**Exercise:** Set down every line from the one with "Visselblåsning (Speak Up)" to the end of the entries, both ends included, exactly as it reads and without pictures.

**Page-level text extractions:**
□ □ □ □
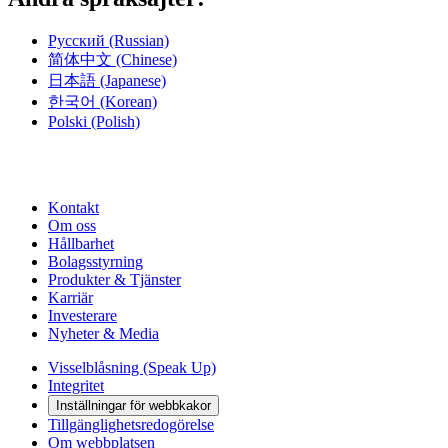
Русский
(Russian)
简体中文
(Chinese)
日本語
(Japanese)
한국어
(Korean)
Polski
(Polish)
Kontakt
Om oss
Hållbarhet
Bolagsstyrning
Produkter & Tjänster
Karriär
Investerare
Nyheter & Media
Visselblåsning (Speak Up)
Integritet
Inställningar för webbkakor
Tillgänglighetsredogörelse
Om webbplatsen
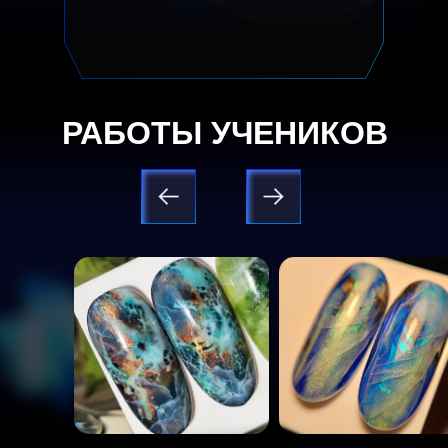
РАБОТЫ УЧЕНИКОВ
Good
□ □ □ □
**Written solution:**
Visselblåsning (Speak Up)
Integritet
Inställningar för webbkakor
Tillgänglighetsredogörelse
Om webbplatsen
РАБОТЫ УЧЕНИКОВ
Good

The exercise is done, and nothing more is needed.